• Work instructions
Update the material from the line holding "What is the smallest value displayed?" through the line holding "The value of", inclusive, by replacing "displayed" with "shown" and leaving everything else unchanged. Return only those lines.

• Source data
**********
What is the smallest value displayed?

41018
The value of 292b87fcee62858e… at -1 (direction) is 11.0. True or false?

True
**********
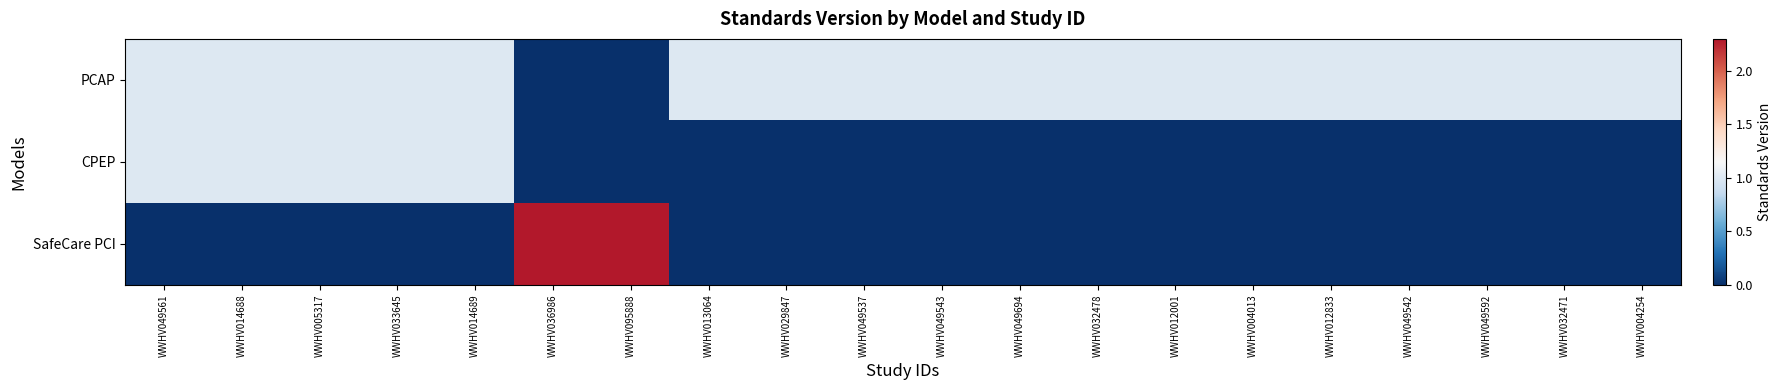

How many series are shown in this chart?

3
**********
• Exercise result
What is the smallest value shown?

41018
The value of 292b87fcee62858e… at -1 (direction) is 11.0. True or false?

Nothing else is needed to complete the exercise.